The World Bank in its October Pacific Economic Update released in Suva yesterday, stated this was driven by Fiji, which contributed over half of the region’s output, and a slowdown in Solomon Islands attributed to structural challenges.
The report stated about half of the 11 PICs, including the two largest economies – Fiji and Solomon Islands, are estimated to have experience slower growth in 2024 compared to last year.
The report noted that growth in some countries, excluding Fiji, accelerated from 3.6 percent in 2023 to an estimated 4.1 percent this year, driven primarily by the robust performance of tourism and remittances-led economies.

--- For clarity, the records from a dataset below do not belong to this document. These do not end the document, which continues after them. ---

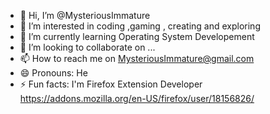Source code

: - 👋 Hi, I’m @MysteriousImmature
- 👀 I’m interested in coding ,gaming , creating and exploring
- 🌱 I’m currently learning Operating System Developement 
- 💞️ I’m looking to collaborate on ...
- 📫 How to reach me on MysteriousImmature@gmail.com
- 😄 Pronouns: He
- ⚡ Fun facts: I'm Firefox Extension Developer https://addons.mozilla.org/en-US/firefox/user/18156826/


<!---
MysteriousImmature/MysteriousImmature is a ✨ special ✨ repository because its `README.md` (this file) appears on your GitHub profile.
You can click the Preview link to take a look at your changes.
--->
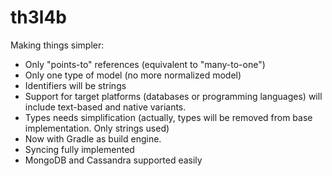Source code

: th3l4b
======

Making things simpler:

* Only "points-to" references (equivalent to "many-to-one")
* Only one type of model (no more normalized model)
* Identifiers will be strings
* Support for target platforms (databases or programming languages) will include text-based and native variants.
* Types needs simplification (actually, types will be removed from base implementation. Only strings used)
* Now with Gradle as build engine.
* Syncing fully implemented
* MongoDB and Cassandra supported easily


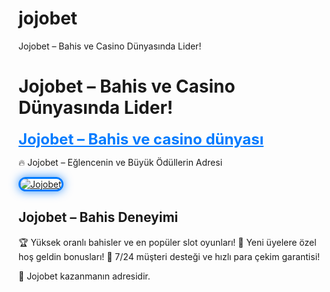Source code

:# jojobet
Jojobet – Bahis ve Casino Dünyasında Lider!
# Jojobet – Bahis ve Casino Dünyasında Lider!

<a href="https://cutt.ly/3e8JTkbB" title="Jojobet" style="color: #007bff; font-size: 24px; font-weight: bold;">Jojobet – Bahis ve casino dünyası</a>  

🔥 Jojobet – Eğlencenin ve Büyük Ödüllerin Adresi 

<a href="https://cutt.ly/3e8JTkbB" title="Jojobet">  
<img src="https://i.ibb.co/tPBh98R4/Ekran-g-r-nt-s-2025-02-28-224538.png" alt="Jojobet" style="max-width: 100%; border: 3px solid #007bff; border-radius: 15px; box-shadow: 0px 0px 15px rgba(0, 123, 255, 0.8);">  
</a>  

## Jojobet – Bahis Deneyimi
🏆 Yüksek oranlı bahisler ve en popüler slot oyunları!
🎁 Yeni üyelere özel hoş geldin bonusları!
🚀 7/24 müşteri desteği ve hızlı para çekim garantisi!

💎 Jojobet kazanmanın adresidir.
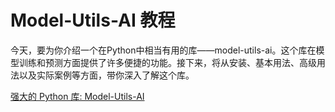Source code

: # Model-Utils-AI 教程

<show-structure depth="3"/>

今天，要为你介绍一个在Python中相当有用的库——model-utils-ai。这个库在模型训练和预测方面提供了许多便捷的功能。接下来，将从安装、基本用法、高级用法以及实际案例等方面，带你深入了解这个库。


<seealso>
<category ref="ref_docs">
    <a href="https://mp.weixin.qq.com/s/cBJNU2r02E_RHKhyXEbZCQ">强大的 Python 库: Model-Utils-AI</a>
</category>
<category ref="ref_github">
</category>
<category ref="ref_issues">
</category>
<category ref="ref_hf">
</category>
<category ref="ref_ms">
</category>
</seealso>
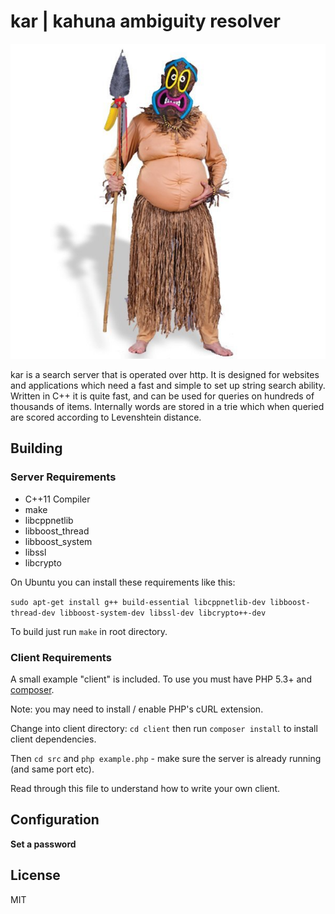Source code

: # kar | kahuna ambiguity resolver

![kahuna](github.png)

kar is a search server that is operated over http. It is designed for websites and applications which need a fast and simple to set up string search ability. Written in C++ it is quite fast, and can be used for queries on hundreds of thousands of items. Internally words are stored in a trie which when queried are scored according to Levenshtein distance. 


## Building

### Server Requirements

* C++11 Compiler
* make
* libcppnetlib
* libboost_thread
* libboost_system
* libssl
* libcrypto


On Ubuntu you can install these requirements like this:

`sudo apt-get install g++ build-essential libcppnetlib-dev libboost-thread-dev libboost-system-dev libssl-dev libcrypto++-dev`


To build just run `make` in root directory.


### Client Requirements

A small example "client" is included. To use you must have PHP 5.3+ and [composer](https://getcomposer.org/).

Note: you may need to install / enable PHP's cURL extension.

Change into client directory: `cd client` then run `composer install` to install client dependencies.

Then `cd src` and `php example.php` - make sure the server is already running (and same port etc).

Read through this file to understand how to write your own client.

## Configuration

**Set a password**


## License

MIT
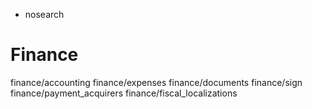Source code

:   - nosearch

# Finance

<div class="toctree">

finance/accounting finance/expenses finance/documents finance/sign
finance/payment\_acquirers finance/fiscal\_localizations

</div>
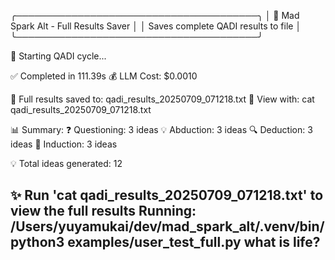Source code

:╭───────────────────────────────────────╮
│ 🚀 Mad Spark Alt - Full Results Saver │
│ Saves complete QADI results to file   │
╰───────────────────────────────────────╯

🔄 Starting QADI cycle...

✅ Completed in 111.39s
💰 LLM Cost: $0.0010

💾 Full results saved to: qadi_results_20250709_071218.txt
📖 View with: cat qadi_results_20250709_071218.txt

📊 Summary:
  ❓ Questioning: 3 ideas
  💡 Abduction: 3 ideas
  🔍 Deduction: 3 ideas
  🔗 Induction: 3 ideas

💡 Total ideas generated: 12

✨ Run 'cat qadi_results_20250709_071218.txt' to view the full results
Running: /Users/yuyamukai/dev/mad_spark_alt/.venv/bin/python3 examples/user_test_full.py what is life?
------------------------------------------------------------
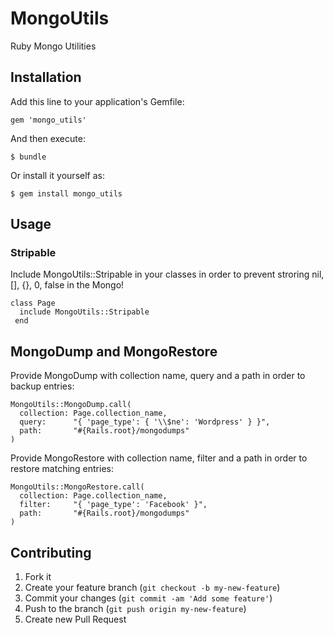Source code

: # MongoUtils

Ruby Mongo Utilities

## Installation

Add this line to your application's Gemfile:

    gem 'mongo_utils'

And then execute:

    $ bundle

Or install it yourself as:

    $ gem install mongo_utils

## Usage

### Stripable

Include MongoUtils::Stripable in your classes in order to prevent stroring nil, [], {}, 0, false in the Mongo!

    class Page
      include MongoUtils::Stripable
     end

## MongoDump and MongoRestore

Provide MongoDump with collection name, query and a path in order to backup entries:

    MongoUtils::MongoDump.call(
      collection: Page.collection_name,
      query:      "{ 'page_type': { '\\$ne': 'Wordpress' } }",
      path:       "#{Rails.root}/mongodumps"
    )

Provide MongoRestore with collection name, filter and a path in order to restore matching entries:

    MongoUtils::MongoRestore.call(
      collection: Page.collection_name,
      filter:     "{ 'page_type': 'Facebook' }",
      path:       "#{Rails.root}/mongodumps"
    )

## Contributing

1. Fork it
2. Create your feature branch (`git checkout -b my-new-feature`)
3. Commit your changes (`git commit -am 'Add some feature'`)
4. Push to the branch (`git push origin my-new-feature`)
5. Create new Pull Request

The report, titled ‘Diminishing Growth amid Global Uncertainty: Ramping up Investment in the Pacific’ also noted that inflation across the region had eased significantly, with the median rate dropping from 6.8 percent in 2023 to 4 percent in 2024.
“In Fiji, inflation is expected to average 3.6 per cent in 2025-26, following a temporary spike in 2024 due to tax adjustments.
“However, due to previous high inflation, the cost of essential goods remains elevated,” it said.
It also reported that fiscal balances as a share of GDP had improved in several PICs, and medium-term growth prospects in the region had fallen from an annual average of 3.2 percent in 2000-2019 to 2.7 percent in 2020-2029 — driven by increasing natural disasters, climate change impacts and weak investment.
To revive medium-term growth, the Pacific will need to pursue strategies to generate sustainable investment.